My town came into view. From up here, lit by a purple and pink sunset, Santa Firenza didn’t look quite as claustrophobic as it felt at ground level. Sure, it was mostly patchy lawns and vacant office parks, but there were no borders to be seen from this altitude. Santa Firenza dissolved into its surroundings, setting the precedent that one day I could drift far away myself.
There was something wrong with our descent, though.
“Quentin,” I said. “We seem to be heading straight at my house instead of a clear landing zone.”
“I’m going to touch down inside your room. I left the windows open.”
I nearly choked in outrage. “You moron!” I shouted. “Even if you can land without making noise, we’re never going to fit through the window!”
Quentin pondered the situation with a handful of our precious remaining seconds before impact. “Ummm . . . you’re beautiful?”
“Goddammit, Quentin!”
With a skydiving instructor’s precision, he flipped his orientation to me in midair and embraced me with my head cradled over his shoulder.
“Shrink,” he whispered into my ear.
The front-row view of our impending crash into my house loomed large. And then larger. And larger. Instead of flying through the air, which strangely enough I’d become accustomed to, it suddenly felt like were falling down a hole. A gaping abyss where the bottom layer was the interior of my bedroom, stretched to infinity.
We landed on carpet strands the size of Saguaro cactuses. Quentin chose not to roll with the impact and took the brunt of it all by himself, acting as a sledge underneath me. The friction tore his shirt from his shoulders; had he not been Sun Wukong, he would have lost the flesh from his bones as well.
The chivalrous gesture only pissed me off more. As the reincarnated Ruyi Jingu Bang, I was at l
east as invulnerable as him.

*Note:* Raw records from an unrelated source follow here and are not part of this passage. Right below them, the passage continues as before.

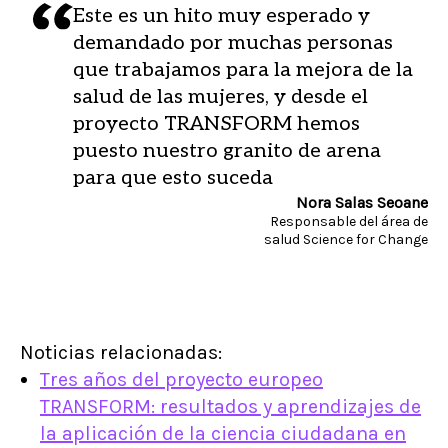
Este es un hito muy esperado y
demandado por muchas personas
que trabajamos para la mejora de la
salud de las mujeres, y desde el
proyecto TRANSFORM hemos
puesto nuestro granito de arena
para que esto suceda
Nora Salas Seoane
Responsable del área de
salud Science for Change
Noticias relacionadas:
Tres años del proyecto europeo
TRANSFORM: resultados y aprendizajes de
la aplicación de la ciencia ciudadana en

If not more so.
The world shrank quickly as we ground to a stop. What looked like a burnout skid the length of a drag strip turned into mere inches in my bedroom. Quentin and I were full-size before I could even get nauseous at the perspective change.
Underneath me, his glorious torso was laid bare, the cover of a romance novel brought to life. He glanced at my hands braced against his chest and looked up at me hopefully, like this might lead to something.
I slapped his body as hard as I could, leaving two bright red handprints on his skin.
“You asshole!” I shouted. “I can’t believe how stupid that was!”
“Ow! I’m sorry! I only wanted to see if you could learn to shrink under pressure!”
That got me even angrier. “You can’t trick me into learning new powers anymore!”
“But that’s the way we used to do it!”
His words gave me pause. Yes, back when Quentin and I were still feeling each other out, a lot of my former Ruyi Jingu Bang powers required an unpleasant jolt to kickstart them back into action.
But that was then and this was now. I felt like I had the right to demand more honesty from Quentin these days, and that included how we trained together.
I tried to smack him across the chest again, but he caught my wrists and sat up, knocking me off balance. To keep me from tumbling backward he threw my arms over his shoulders like he knew I wanted them there and gripped me tightly by the waist.
He looked up at me, his apologetic puppy-dog eyes driving me nuts half in a bad way and half in the really bad way.
My heart was pounding. From the mishap, of course. “Don’t do it again,” I muttered.
He craned his neck up, filling my vision, and brushed his lips against mine. “I won’t,” he said, the vibrations of his voice tickling me where my skin was most sensitive. “We’ll train the right way. Maybe on the top of a mountain. We haven’t done that in a long time, have we?”